Your task: Repeat each entry exactly and drop the pictures.

Material for this exercise:
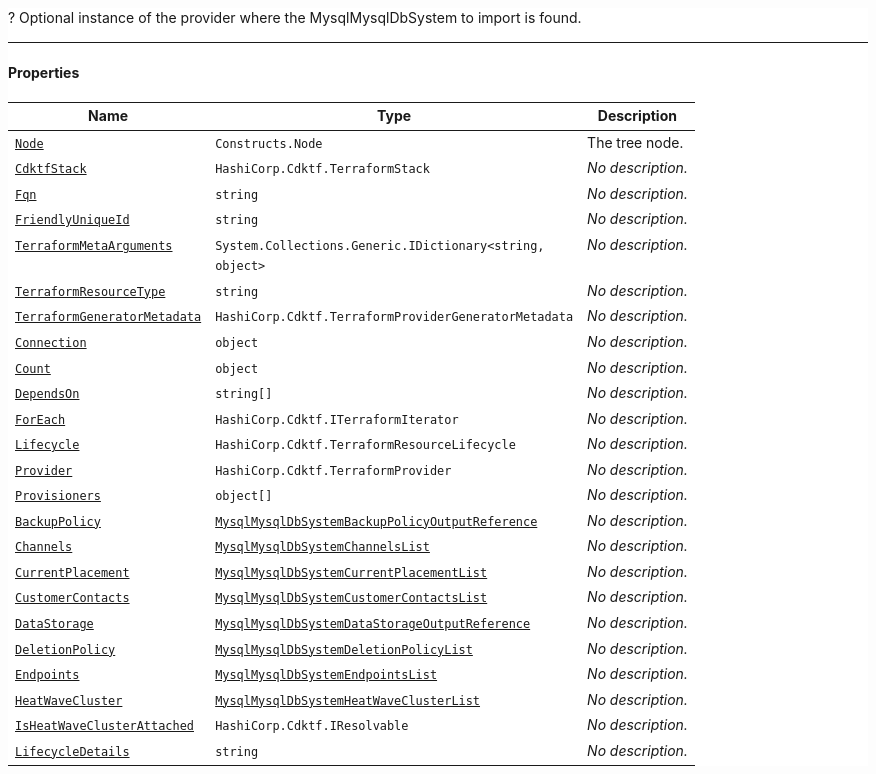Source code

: ? Optional instance of the provider where the MysqlMysqlDbSystem to import is found.

---

#### Properties <a name="Properties" id="Properties"></a>

| **Name** | **Type** | **Description** |
| --- | --- | --- |
| <code><a href="#rhizo-co-terraform-provider-oci.mysqlMysqlDbSystem.MysqlMysqlDbSystem.property.node">Node</a></code> | <code>Constructs.Node</code> | The tree node. |
| <code><a href="#rhizo-co-terraform-provider-oci.mysqlMysqlDbSystem.MysqlMysqlDbSystem.property.cdktfStack">CdktfStack</a></code> | <code>HashiCorp.Cdktf.TerraformStack</code> | *No description.* |
| <code><a href="#rhizo-co-terraform-provider-oci.mysqlMysqlDbSystem.MysqlMysqlDbSystem.property.fqn">Fqn</a></code> | <code>string</code> | *No description.* |
| <code><a href="#rhizo-co-terraform-provider-oci.mysqlMysqlDbSystem.MysqlMysqlDbSystem.property.friendlyUniqueId">FriendlyUniqueId</a></code> | <code>string</code> | *No description.* |
| <code><a href="#rhizo-co-terraform-provider-oci.mysqlMysqlDbSystem.MysqlMysqlDbSystem.property.terraformMetaArguments">TerraformMetaArguments</a></code> | <code>System.Collections.Generic.IDictionary<string, object></code> | *No description.* |
| <code><a href="#rhizo-co-terraform-provider-oci.mysqlMysqlDbSystem.MysqlMysqlDbSystem.property.terraformResourceType">TerraformResourceType</a></code> | <code>string</code> | *No description.* |
| <code><a href="#rhizo-co-terraform-provider-oci.mysqlMysqlDbSystem.MysqlMysqlDbSystem.property.terraformGeneratorMetadata">TerraformGeneratorMetadata</a></code> | <code>HashiCorp.Cdktf.TerraformProviderGeneratorMetadata</code> | *No description.* |
| <code><a href="#rhizo-co-terraform-provider-oci.mysqlMysqlDbSystem.MysqlMysqlDbSystem.property.connection">Connection</a></code> | <code>object</code> | *No description.* |
| <code><a href="#rhizo-co-terraform-provider-oci.mysqlMysqlDbSystem.MysqlMysqlDbSystem.property.count">Count</a></code> | <code>object</code> | *No description.* |
| <code><a href="#rhizo-co-terraform-provider-oci.mysqlMysqlDbSystem.MysqlMysqlDbSystem.property.dependsOn">DependsOn</a></code> | <code>string[]</code> | *No description.* |
| <code><a href="#rhizo-co-terraform-provider-oci.mysqlMysqlDbSystem.MysqlMysqlDbSystem.property.forEach">ForEach</a></code> | <code>HashiCorp.Cdktf.ITerraformIterator</code> | *No description.* |
| <code><a href="#rhizo-co-terraform-provider-oci.mysqlMysqlDbSystem.MysqlMysqlDbSystem.property.lifecycle">Lifecycle</a></code> | <code>HashiCorp.Cdktf.TerraformResourceLifecycle</code> | *No description.* |
| <code><a href="#rhizo-co-terraform-provider-oci.mysqlMysqlDbSystem.MysqlMysqlDbSystem.property.provider">Provider</a></code> | <code>HashiCorp.Cdktf.TerraformProvider</code> | *No description.* |
| <code><a href="#rhizo-co-terraform-provider-oci.mysqlMysqlDbSystem.MysqlMysqlDbSystem.property.provisioners">Provisioners</a></code> | <code>object[]</code> | *No description.* |
| <code><a href="#rhizo-co-terraform-provider-oci.mysqlMysqlDbSystem.MysqlMysqlDbSystem.property.backupPolicy">BackupPolicy</a></code> | <code><a href="#rhizo-co-terraform-provider-oci.mysqlMysqlDbSystem.MysqlMysqlDbSystemBackupPolicyOutputReference">MysqlMysqlDbSystemBackupPolicyOutputReference</a></code> | *No description.* |
| <code><a href="#rhizo-co-terraform-provider-oci.mysqlMysqlDbSystem.MysqlMysqlDbSystem.property.channels">Channels</a></code> | <code><a href="#rhizo-co-terraform-provider-oci.mysqlMysqlDbSystem.MysqlMysqlDbSystemChannelsList">MysqlMysqlDbSystemChannelsList</a></code> | *No description.* |
| <code><a href="#rhizo-co-terraform-provider-oci.mysqlMysqlDbSystem.MysqlMysqlDbSystem.property.currentPlacement">CurrentPlacement</a></code> | <code><a href="#rhizo-co-terraform-provider-oci.mysqlMysqlDbSystem.MysqlMysqlDbSystemCurrentPlacementList">MysqlMysqlDbSystemCurrentPlacementList</a></code> | *No description.* |
| <code><a href="#rhizo-co-terraform-provider-oci.mysqlMysqlDbSystem.MysqlMysqlDbSystem.property.customerContacts">CustomerContacts</a></code> | <code><a href="#rhizo-co-terraform-provider-oci.mysqlMysqlDbSystem.MysqlMysqlDbSystemCustomerContactsList">MysqlMysqlDbSystemCustomerContactsList</a></code> | *No description.* |
| <code><a href="#rhizo-co-terraform-provider-oci.mysqlMysqlDbSystem.MysqlMysqlDbSystem.property.dataStorage">DataStorage</a></code> | <code><a href="#rhizo-co-terraform-provider-oci.mysqlMysqlDbSystem.MysqlMysqlDbSystemDataStorageOutputReference">MysqlMysqlDbSystemDataStorageOutputReference</a></code> | *No description.* |
| <code><a href="#rhizo-co-terraform-provider-oci.mysqlMysqlDbSystem.MysqlMysqlDbSystem.property.deletionPolicy">DeletionPolicy</a></code> | <code><a href="#rhizo-co-terraform-provider-oci.mysqlMysqlDbSystem.MysqlMysqlDbSystemDeletionPolicyList">MysqlMysqlDbSystemDeletionPolicyList</a></code> | *No description.* |
| <code><a href="#rhizo-co-terraform-provider-oci.mysqlMysqlDbSystem.MysqlMysqlDbSystem.property.endpoints">Endpoints</a></code> | <code><a href="#rhizo-co-terraform-provider-oci.mysqlMysqlDbSystem.MysqlMysqlDbSystemEndpointsList">MysqlMysqlDbSystemEndpointsList</a></code> | *No description.* |
| <code><a href="#rhizo-co-terraform-provider-oci.mysqlMysqlDbSystem.MysqlMysqlDbSystem.property.heatWaveCluster">HeatWaveCluster</a></code> | <code><a href="#rhizo-co-terraform-provider-oci.mysqlMysqlDbSystem.MysqlMysqlDbSystemHeatWaveClusterList">MysqlMysqlDbSystemHeatWaveClusterList</a></code> | *No description.* |
| <code><a href="#rhizo-co-terraform-provider-oci.mysqlMysqlDbSystem.MysqlMysqlDbSystem.property.isHeatWaveClusterAttached">IsHeatWaveClusterAttached</a></code> | <code>HashiCorp.Cdktf.IResolvable</code> | *No description.* |
| <code><a href="#rhizo-co-terraform-provider-oci.mysqlMysqlDbSystem.MysqlMysqlDbSystem.property.lifecycleDetails">LifecycleDetails</a></code> | <code>string</code> | *No description.* |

Solution to the problem:
Source code

: ? Optional instance of the provider where the MysqlMysqlDbSystem to import is found.

---

#### Properties <a name="Properties" id="Properties"></a>

| **Name** | **Type** | **Description** |
| --- | --- | --- |
| <code><a href="#rhizo-co-terraform-provider-oci.mysqlMysqlDbSystem.MysqlMysqlDbSystem.property.node">Node</a></code> | <code>Constructs.Node</code> | The tree node. |
| <code><a href="#rhizo-co-terraform-provider-oci.mysqlMysqlDbSystem.MysqlMysqlDbSystem.property.cdktfStack">CdktfStack</a></code> | <code>HashiCorp.Cdktf.TerraformStack</code> | *No description.* |
| <code><a href="#rhizo-co-terraform-provider-oci.mysqlMysqlDbSystem.MysqlMysqlDbSystem.property.fqn">Fqn</a></code> | <code>string</code> | *No description.* |
| <code><a href="#rhizo-co-terraform-provider-oci.mysqlMysqlDbSystem.MysqlMysqlDbSystem.property.friendlyUniqueId">FriendlyUniqueId</a></code> | <code>string</code> | *No description.* |
| <code><a href="#rhizo-co-terraform-provider-oci.mysqlMysqlDbSystem.MysqlMysqlDbSystem.property.terraformMetaArguments">TerraformMetaArguments</a></code> | <code>System.Collections.Generic.IDictionary<string, object></code> | *No description.* |
| <code><a href="#rhizo-co-terraform-provider-oci.mysqlMysqlDbSystem.MysqlMysqlDbSystem.property.terraformResourceType">TerraformResourceType</a></code> | <code>string</code> | *No description.* |
| <code><a href="#rhizo-co-terraform-provider-oci.mysqlMysqlDbSystem.MysqlMysqlDbSystem.property.terraformGeneratorMetadata">TerraformGeneratorMetadata</a></code> | <code>HashiCorp.Cdktf.TerraformProviderGeneratorMetadata</code> | *No description.* |
| <code><a href="#rhizo-co-terraform-provider-oci.mysqlMysqlDbSystem.MysqlMysqlDbSystem.property.connection">Connection</a></code> | <code>object</code> | *No description.* |
| <code><a href="#rhizo-co-terraform-provider-oci.mysqlMysqlDbSystem.MysqlMysqlDbSystem.property.count">Count</a></code> | <code>object</code> | *No description.* |
| <code><a href="#rhizo-co-terraform-provider-oci.mysqlMysqlDbSystem.MysqlMysqlDbSystem.property.dependsOn">DependsOn</a></code> | <code>string[]</code> | *No description.* |
| <code><a href="#rhizo-co-terraform-provider-oci.mysqlMysqlDbSystem.MysqlMysqlDbSystem.property.forEach">ForEach</a></code> | <code>HashiCorp.Cdktf.ITerraformIterator</code> | *No description.* |
| <code><a href="#rhizo-co-terraform-provider-oci.mysqlMysqlDbSystem.MysqlMysqlDbSystem.property.lifecycle">Lifecycle</a></code> | <code>HashiCorp.Cdktf.TerraformResourceLifecycle</code> | *No description.* |
| <code><a href="#rhizo-co-terraform-provider-oci.mysqlMysqlDbSystem.MysqlMysqlDbSystem.property.provider">Provider</a></code> | <code>HashiCorp.Cdktf.TerraformProvider</code> | *No description.* |
| <code><a href="#rhizo-co-terraform-provider-oci.mysqlMysqlDbSystem.MysqlMysqlDbSystem.property.provisioners">Provisioners</a></code> | <code>object[]</code> | *No description.* |
| <code><a href="#rhizo-co-terraform-provider-oci.mysqlMysqlDbSystem.MysqlMysqlDbSystem.property.backupPolicy">BackupPolicy</a></code> | <code><a href="#rhizo-co-terraform-provider-oci.mysqlMysqlDbSystem.MysqlMysqlDbSystemBackupPolicyOutputReference">MysqlMysqlDbSystemBackupPolicyOutputReference</a></code> | *No description.* |
| <code><a href="#rhizo-co-terraform-provider-oci.mysqlMysqlDbSystem.MysqlMysqlDbSystem.property.channels">Channels</a></code> | <code><a href="#rhizo-co-terraform-provider-oci.mysqlMysqlDbSystem.MysqlMysqlDbSystemChannelsList">MysqlMysqlDbSystemChannelsList</a></code> | *No description.* |
| <code><a href="#rhizo-co-terraform-provider-oci.mysqlMysqlDbSystem.MysqlMysqlDbSystem.property.currentPlacement">CurrentPlacement</a></code> | <code><a href="#rhizo-co-terraform-provider-oci.mysqlMysqlDbSystem.MysqlMysqlDbSystemCurrentPlacementList">MysqlMysqlDbSystemCurrentPlacementList</a></code> | *No description.* |
| <code><a href="#rhizo-co-terraform-provider-oci.mysqlMysqlDbSystem.MysqlMysqlDbSystem.property.customerContacts">CustomerContacts</a></code> | <code><a href="#rhizo-co-terraform-provider-oci.mysqlMysqlDbSystem.MysqlMysqlDbSystemCustomerContactsList">MysqlMysqlDbSystemCustomerContactsList</a></code> | *No description.* |
| <code><a href="#rhizo-co-terraform-provider-oci.mysqlMysqlDbSystem.MysqlMysqlDbSystem.property.dataStorage">DataStorage</a></code> | <code><a href="#rhizo-co-terraform-provider-oci.mysqlMysqlDbSystem.MysqlMysqlDbSystemDataStorageOutputReference">MysqlMysqlDbSystemDataStorageOutputReference</a></code> | *No description.* |
| <code><a href="#rhizo-co-terraform-provider-oci.mysqlMysqlDbSystem.MysqlMysqlDbSystem.property.deletionPolicy">DeletionPolicy</a></code> | <code><a href="#rhizo-co-terraform-provider-oci.mysqlMysqlDbSystem.MysqlMysqlDbSystemDeletionPolicyList">MysqlMysqlDbSystemDeletionPolicyList</a></code> | *No description.* |
| <code><a href="#rhizo-co-terraform-provider-oci.mysqlMysqlDbSystem.MysqlMysqlDbSystem.property.endpoints">Endpoints</a></code> | <code><a href="#rhizo-co-terraform-provider-oci.mysqlMysqlDbSystem.MysqlMysqlDbSystemEndpointsList">MysqlMysqlDbSystemEndpointsList</a></code> | *No description.* |
| <code><a href="#rhizo-co-terraform-provider-oci.mysqlMysqlDbSystem.MysqlMysqlDbSystem.property.heatWaveCluster">HeatWaveCluster</a></code> | <code><a href="#rhizo-co-terraform-provider-oci.mysqlMysqlDbSystem.MysqlMysqlDbSystemHeatWaveClusterList">MysqlMysqlDbSystemHeatWaveClusterList</a></code> | *No description.* |
| <code><a href="#rhizo-co-terraform-provider-oci.mysqlMysqlDbSystem.MysqlMysqlDbSystem.property.isHeatWaveClusterAttached">IsHeatWaveClusterAttached</a></code> | <code>HashiCorp.Cdktf.IResolvable</code> | *No description.* |
| <code><a href="#rhizo-co-terraform-provider-oci.mysqlMysqlDbSystem.MysqlMysqlDbSystem.property.lifecycleDetails">LifecycleDetails</a></code> | <code>string</code> | *No description.* |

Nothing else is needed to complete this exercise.